***** DATA FOR PROCESSING *****

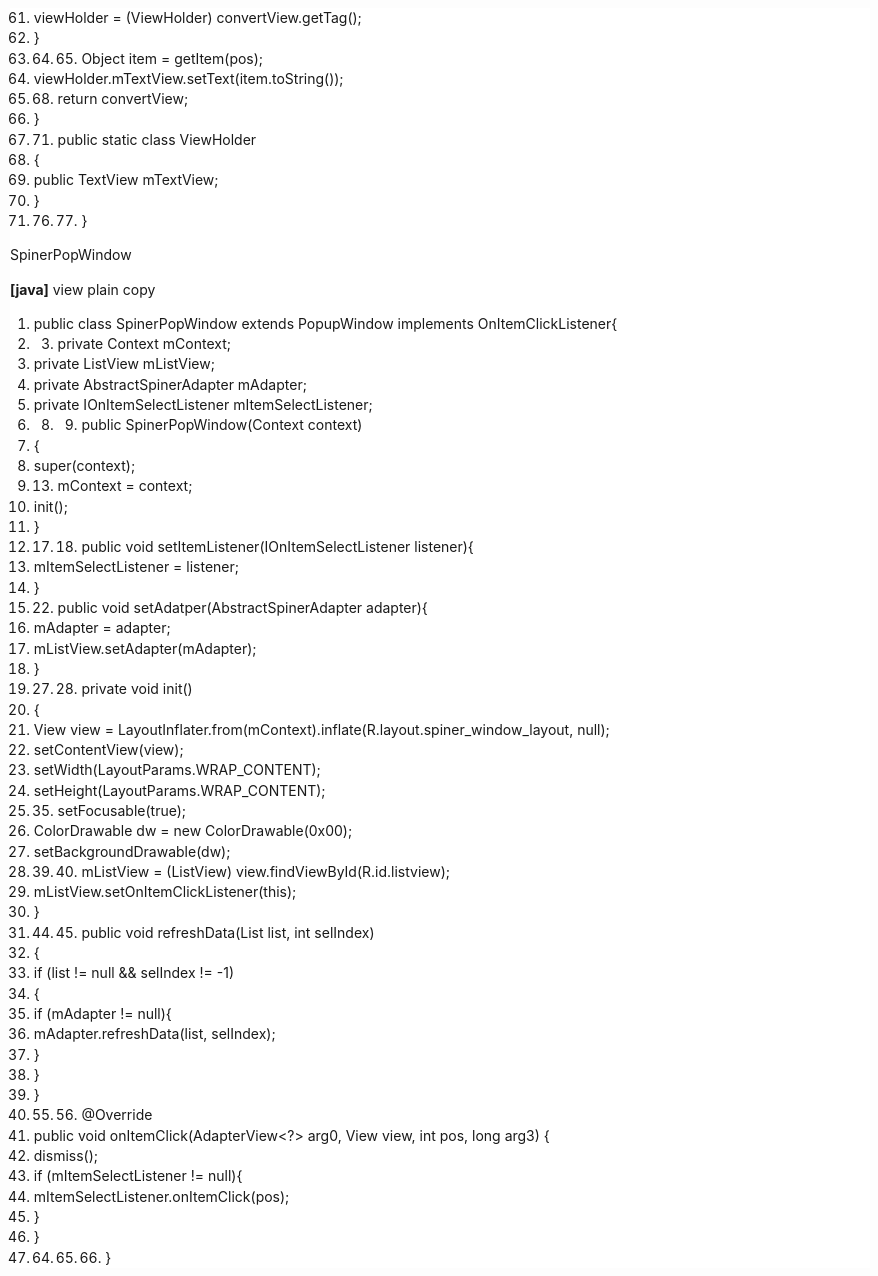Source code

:   61. viewHolder = (ViewHolder) convertView.getTag(); 
  62. } 
  63.   64.   65. Object item = getItem(pos); 
  66. viewHolder.mTextView.setText(item.toString()); 
  67.   68. return convertView; 
  69. } 
  70.   71. public static class ViewHolder 
  72. { 
  73. public TextView mTextView; 
  74. } 
  75.   76.   77. }

  

SpinerPopWindow

**[java]** view plain copy

  1. public class SpinerPopWindow extends PopupWindow implements OnItemClickListener{ 
  2.   3. private Context mContext; 
  4. private ListView mListView; 
  5. private AbstractSpinerAdapter mAdapter; 
  6. private IOnItemSelectListener mItemSelectListener; 
  7.   8.   9. public SpinerPopWindow(Context context) 
  10. { 
  11. super(context); 
  12.   13. mContext = context; 
  14. init(); 
  15. } 
  16.   17.   18. public void setItemListener(IOnItemSelectListener listener){ 
  19. mItemSelectListener = listener; 
  20. } 
  21.   22. public void setAdatper(AbstractSpinerAdapter adapter){ 
  23. mAdapter = adapter; 
  24. mListView.setAdapter(mAdapter); 
  25. } 
  26.   27.   28. private void init() 
  29. { 
  30. View view = LayoutInflater.from(mContext).inflate(R.layout.spiner_window_layout, null); 
  31. setContentView(view); 
  32. setWidth(LayoutParams.WRAP_CONTENT); 
  33. setHeight(LayoutParams.WRAP_CONTENT); 
  34.   35. setFocusable(true); 
  36. ColorDrawable dw = new ColorDrawable(0x00); 
  37. setBackgroundDrawable(dw); 
  38.   39.   40. mListView = (ListView) view.findViewById(R.id.listview); 
  41. mListView.setOnItemClickListener(this); 
  42. } 
  43.   44.   45. public <T> void refreshData(List<T> list, int selIndex) 
  46. { 
  47. if (list != null && selIndex != -1) 
  48. { 
  49. if (mAdapter != null){ 
  50. mAdapter.refreshData(list, selIndex); 
  51. } 
  52. } 
  53. } 
  54.   55.   56. @Override
  57. public void onItemClick(AdapterView<?> arg0, View view, int pos, long arg3) { 
  58. dismiss(); 
  59. if (mItemSelectListener != null){ 
  60. mItemSelectListener.onItemClick(pos); 
  61. } 
  62. } 
  63.   64.   65.   66. } 
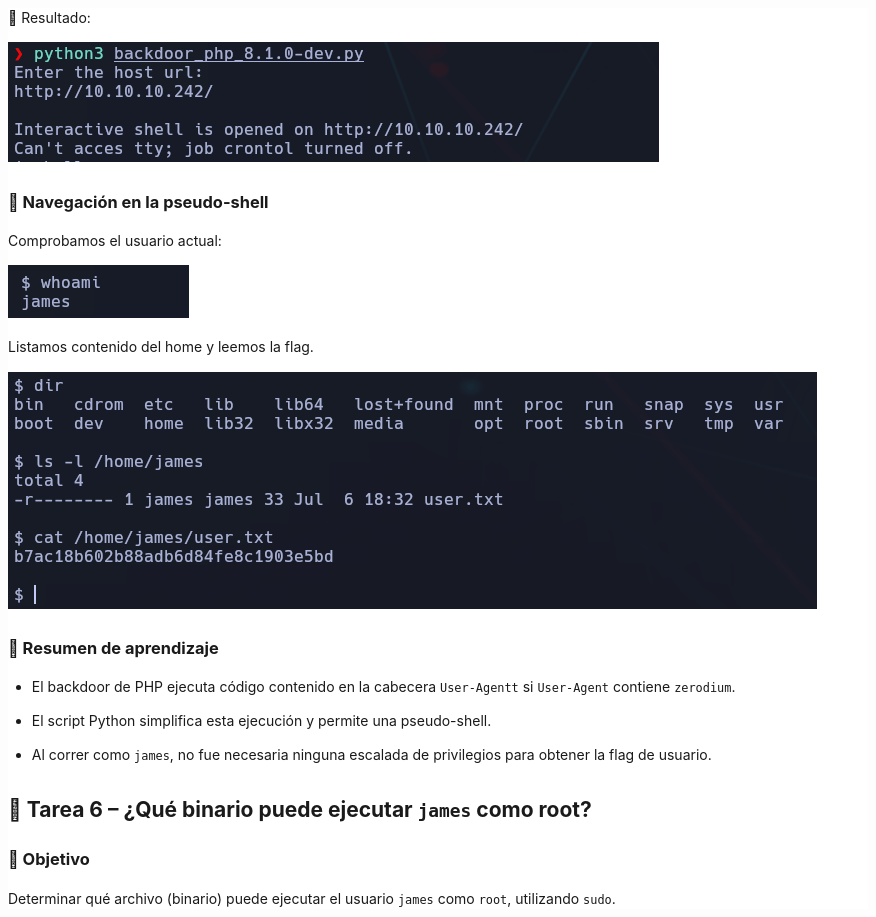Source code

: 🔽 Resultado:

![](../img/d43f9ce383f51a9b1db557173df03b3f.png)

### 📂 Navegación en la pseudo-shell

Comprobamos el usuario actual:

![](../img/af78c683c73fe16d280c1cffa3d5e51e.png)

Listamos contenido del home y leemos la flag.

![](../img/a7c7c14bb85898eb78d8b93eb87228ff.png)

### 📌 Resumen de aprendizaje

- El backdoor de PHP ejecuta código contenido en la cabecera `User-Agentt` si `User-Agent` contiene `zerodium`.
    
- El script Python simplifica esta ejecución y permite una pseudo-shell.
    
- Al correr como `james`, no fue necesaria ninguna escalada de privilegios para obtener la flag de usuario.


## 🧰 Tarea 6 – ¿Qué binario puede ejecutar `james` como root?

### 🎯 Objetivo

Determinar qué archivo (binario) puede ejecutar el usuario `james` como `root`, utilizando `sudo`.
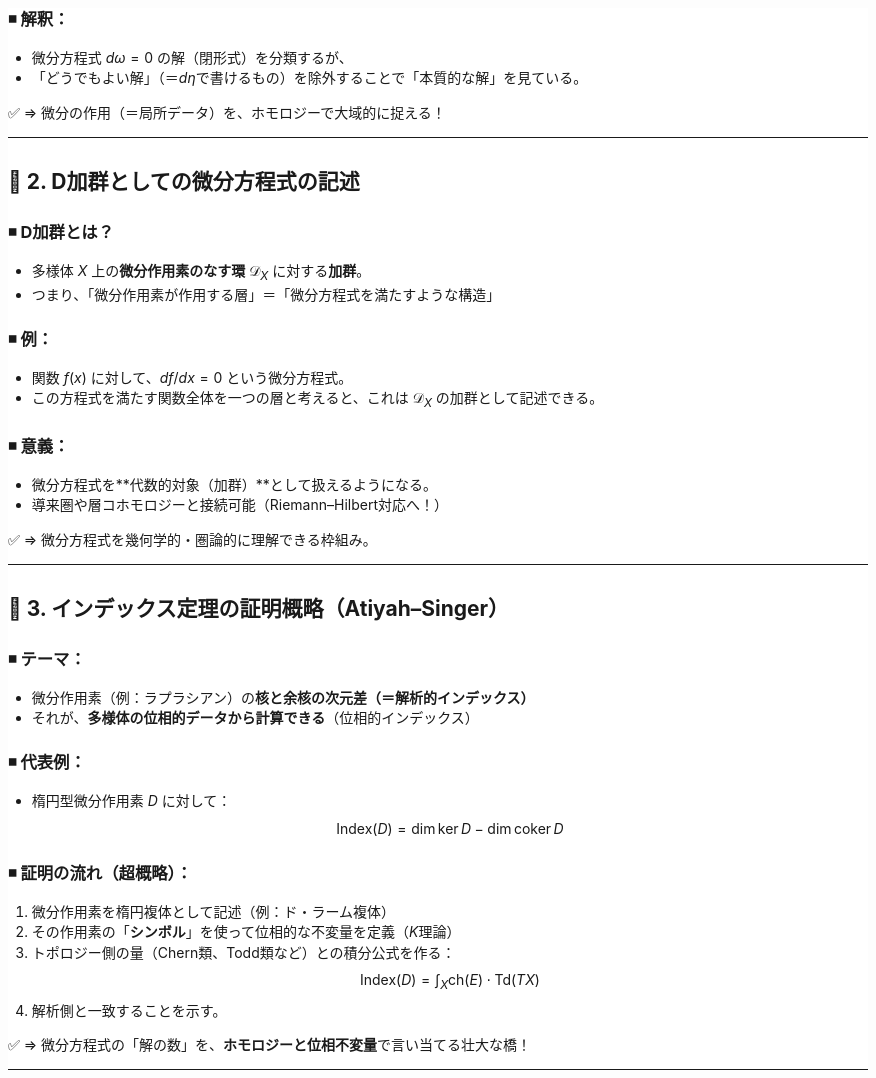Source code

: 
### ◾ 解釈：
- 微分方程式 $d\omega = 0$ の解（閉形式）を分類するが、
- 「どうでもよい解」（＝$d\eta$で書けるもの）を除外することで「本質的な解」を見ている。

✅ ⇒ 微分の作用（＝局所データ）を、ホモロジーで大域的に捉える！

---

## 🔷 2. **D加群としての微分方程式の記述**

### ◾ D加群とは？
- 多様体 $X$ 上の**微分作用素のなす環** $\mathcal{D}_X$ に対する**加群**。
- つまり、「微分作用素が作用する層」＝「微分方程式を満たすような構造」

### ◾ 例：
- 関数 $f(x)$ に対して、$df/dx = 0$ という微分方程式。
- この方程式を満たす関数全体を一つの層と考えると、これは $\mathcal{D}_X$ の加群として記述できる。

### ◾ 意義：
- 微分方程式を**代数的対象（加群）**として扱えるようになる。
- 導来圏や層コホモロジーと接続可能（Riemann–Hilbert対応へ！）

✅ ⇒ 微分方程式を幾何学的・圏論的に理解できる枠組み。

---

## 🔷 3. **インデックス定理の証明概略（Atiyah–Singer）**

### ◾ テーマ：
- 微分作用素（例：ラプラシアン）の**核と余核の次元差（＝解析的インデックス）**
- それが、**多様体の位相的データから計算できる**（位相的インデックス）

### ◾ 代表例：
- 楕円型微分作用素 $D$ に対して：
  $$
  \text{Index}(D) = \dim \ker D - \dim \operatorname{coker} D
  $$

### ◾ 証明の流れ（超概略）：
1. 微分作用素を楕円複体として記述（例：ド・ラーム複体）
2. その作用素の「**シンボル**」を使って位相的な不変量を定義（$K$理論）
3. トポロジー側の量（Chern類、Todd類など）との積分公式を作る：
   $$
   \text{Index}(D) = \int_X \text{ch}(E) \cdot \text{Td}(TX)
   $$
4. 解析側と一致することを示す。

✅ ⇒ 微分方程式の「解の数」を、**ホモロジーと位相不変量**で言い当てる壮大な橋！

---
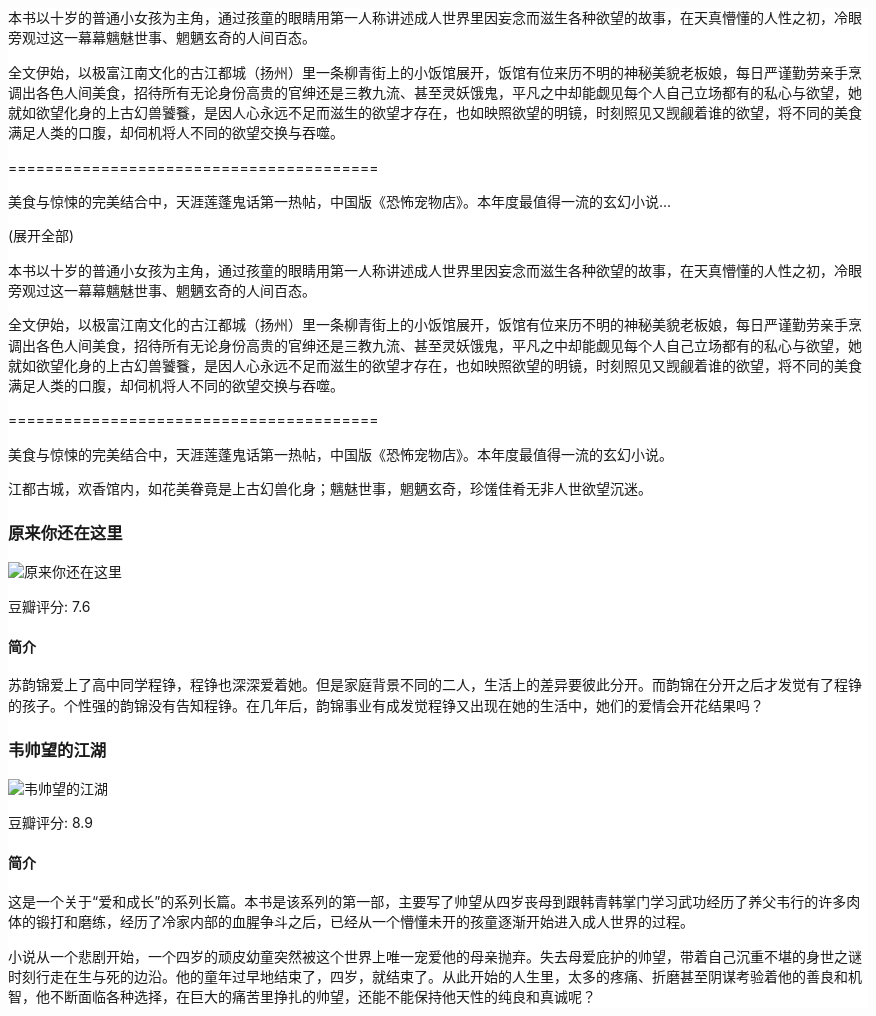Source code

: 本书以十岁的普通小女孩为主角，通过孩童的眼睛用第一人称讲述成人世界里因妄念而滋生各种欲望的故事，在天真懵懂的人性之初，冷眼旁观过这一幕幕魑魅世事、魍魉玄奇的人间百态。

全文伊始，以极富江南文化的古江都城（扬州）里一条柳青街上的小饭馆展开，饭馆有位来历不明的神秘美貌老板娘，每日严谨勤劳亲手烹调出各色人间美食，招待所有无论身份高贵的官绅还是三教九流、甚至灵妖饿鬼，平凡之中却能觑见每个人自己立场都有的私心与欲望，她就如欲望化身的上古幻兽饕餮，是因人心永远不足而滋生的欲望才存在，也如映照欲望的明镜，时刻照见又觊觎着谁的欲望，将不同的美食满足人类的口腹，却伺机将人不同的欲望交换与吞噬。

========================================

美食与惊悚的完美结合中，天涯莲蓬鬼话第一热帖，中国版《恐怖宠物店》。本年度最值得一流的玄幻小说...

(展开全部)

本书以十岁的普通小女孩为主角，通过孩童的眼睛用第一人称讲述成人世界里因妄念而滋生各种欲望的故事，在天真懵懂的人性之初，冷眼旁观过这一幕幕魑魅世事、魍魉玄奇的人间百态。

全文伊始，以极富江南文化的古江都城（扬州）里一条柳青街上的小饭馆展开，饭馆有位来历不明的神秘美貌老板娘，每日严谨勤劳亲手烹调出各色人间美食，招待所有无论身份高贵的官绅还是三教九流、甚至灵妖饿鬼，平凡之中却能觑见每个人自己立场都有的私心与欲望，她就如欲望化身的上古幻兽饕餮，是因人心永远不足而滋生的欲望才存在，也如映照欲望的明镜，时刻照见又觊觎着谁的欲望，将不同的美食满足人类的口腹，却伺机将人不同的欲望交换与吞噬。

========================================

美食与惊悚的完美结合中，天涯莲蓬鬼话第一热帖，中国版《恐怖宠物店》。本年度最值得一流的玄幻小说。

江都古城，欢香馆内，如花美眷竟是上古幻兽化身；魑魅世事，魍魉玄奇，珍馐佳肴无非人世欲望沉迷。



### 原来你还在这里

![原来你还在这里](https://img3.doubanio.com/view/subject/l/public/s3358963.jpg)

豆瓣评分: 7.6

#### 简介

苏韵锦爱上了高中同学程铮，程铮也深深爱着她。但是家庭背景不同的二人，生活上的差异要彼此分开。而韵锦在分开之后才发觉有了程铮的孩子。个性强的韵锦没有告知程铮。在几年后，韵锦事业有成发觉程铮又出现在她的生活中，她们的爱情会开花结果吗？



### 韦帅望的江湖

![韦帅望的江湖](https://img3.doubanio.com/view/subject/l/public/s3284630.jpg)

豆瓣评分: 8.9

#### 简介

这是一个关于“爱和成长”的系列长篇。本书是该系列的第一部，主要写了帅望从四岁丧母到跟韩青韩掌门学习武功经历了养父韦行的许多肉体的锻打和磨练，经历了冷家内部的血腥争斗之后，已经从一个懵懂未开的孩童逐渐开始进入成人世界的过程。

小说从一个悲剧开始，一个四岁的顽皮幼童突然被这个世界上唯一宠爱他的母亲抛弃。失去母爱庇护的帅望，带着自己沉重不堪的身世之谜时刻行走在生与死的边沿。他的童年过早地结束了，四岁，就结束了。从此开始的人生里，太多的疼痛、折磨甚至阴谋考验着他的善良和机智，他不断面临各种选择，在巨大的痛苦里挣扎的帅望，还能不能保持他天性的纯良和真诚呢？



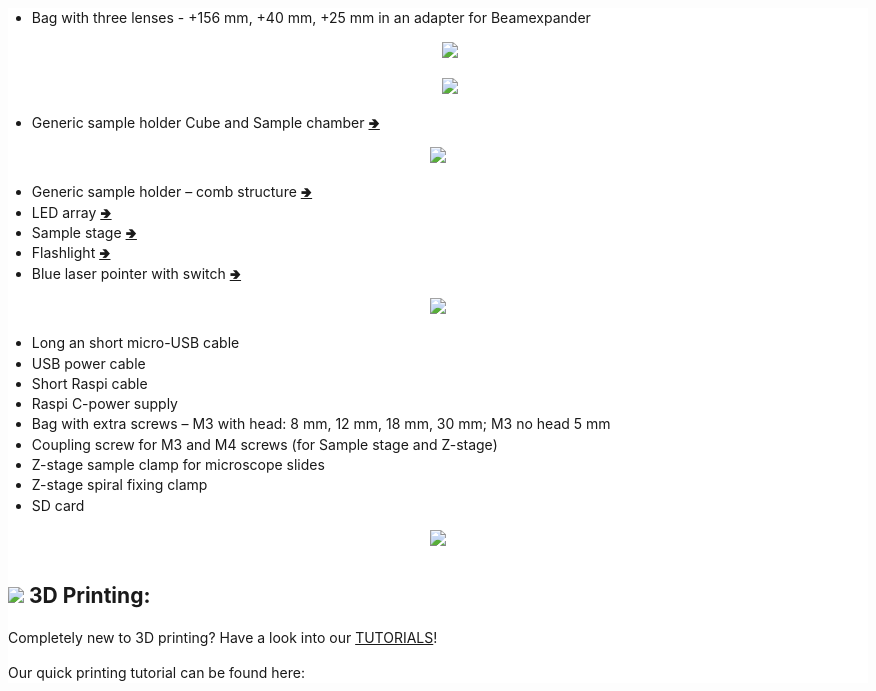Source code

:   * Bag with three lenses - +156 mm, +40 mm, +25 mm in an adapter for Beamexpander

    <p align="center">
    <img src=".\IMAGES\IMG_20190905_180708.jpg" height="400">
    </p>
    <p align="center">
    <img src=".\IMAGES\IMG_20190905_175426.jpg" height="400">
    </p>

  * Generic sample holder Cube and Sample chamber [🢂](../../../CAD/ASSEMBLY_CUBE_Sample_Holder)

  <p align="center">
  <img src=".\IMAGES\IMG_20190905_180608.jpg" height="400">
  </p>

  * Generic sample holder – comb structure [🢂](../../../CAD/ASSEMBLY_CUBE_Sample_Holder)
  * LED array [🢂](../../../CAD/ASSEMBLY_CUBE_LED_Matrix)
  * Sample stage [🢂](../../../CAD/ASSEMBLY_CUBE_S-STAGE_v2.1)
  * Flashlight [🢂](../../../CAD/ASSEMBLY_CUBE_Flashlight)
  * Blue laser pointer with switch [🢂](../../../CAD/ASSEMBLY_CUBE_Laser)

  <p align="center">
  <img src=".\IMAGES\IMG_20190905_175722.jpg" height="400">
  </p>

  * Long an short micro-USB cable
  * USB power cable
  * Short Raspi cable
  * Raspi C-power supply
  * Bag with extra screws – M3 with head: 8 mm, 12 mm, 18 mm, 30 mm; M3 no head 5 mm
  * Coupling screw for M3 and M4 screws (for Sample stage and Z-stage)
  * Z-stage sample clamp for microscope slides
  * Z-stage spiral fixing clamp
  * SD card

<p align="center">
<img src=".\IMAGES\IMG_20190905_175241.jpg" height="400">
</p>

## <a href="#icon02" name="icon02"><img src="./IMAGES/P.png" height="40"></a> 3D Printing:

Completely new to 3D printing? Have a look into our [TUTORIALS](../../../TUTORIALS)!

Our quick printing tutorial can be found here:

*****

* TASK DETAILS
From the opening line of the entries above to the line that holds "view plain copy", inclusive, reproduce each line exactly and omit any picture.

* SOLUTION TO THIS TASK
Source code

:   61. viewHolder = (ViewHolder) convertView.getTag(); 
  62. } 
  63.   64.   65. Object item = getItem(pos); 
  66. viewHolder.mTextView.setText(item.toString()); 
  67.   68. return convertView; 
  69. } 
  70.   71. public static class ViewHolder 
  72. { 
  73. public TextView mTextView; 
  74. } 
  75.   76.   77. }

  

SpinerPopWindow

**[java]** view plain copy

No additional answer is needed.